- **Exercise details**: Could you set down exactly the lines of the data below, starting at the one that holds "harga borongan railing tangga" and ending at the one that holds "ketebalan material yang dipilih.", both included, and only those?

- **Information supplied**:
============

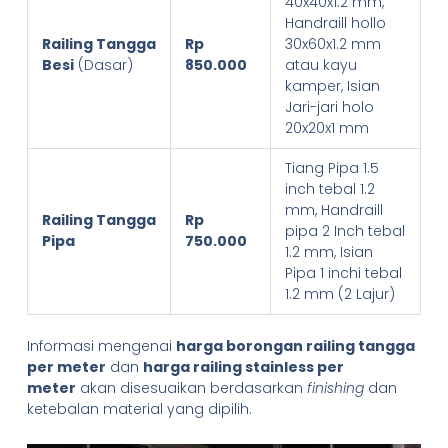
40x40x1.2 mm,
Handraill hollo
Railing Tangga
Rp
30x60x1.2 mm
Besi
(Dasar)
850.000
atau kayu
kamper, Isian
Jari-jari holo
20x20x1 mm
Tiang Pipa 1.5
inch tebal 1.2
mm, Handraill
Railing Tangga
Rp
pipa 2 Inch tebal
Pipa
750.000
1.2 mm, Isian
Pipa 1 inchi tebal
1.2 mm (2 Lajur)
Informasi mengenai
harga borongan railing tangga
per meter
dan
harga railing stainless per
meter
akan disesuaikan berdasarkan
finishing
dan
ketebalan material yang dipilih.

============

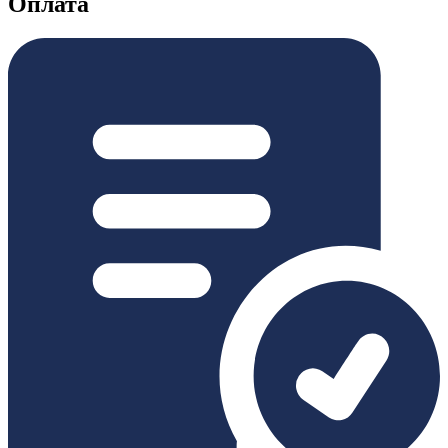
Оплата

============

- **Answer for the task**:
harga borongan railing tangga
per meter
dan
harga railing stainless per
meter
akan disesuaikan berdasarkan
finishing
dan
ketebalan material yang dipilih.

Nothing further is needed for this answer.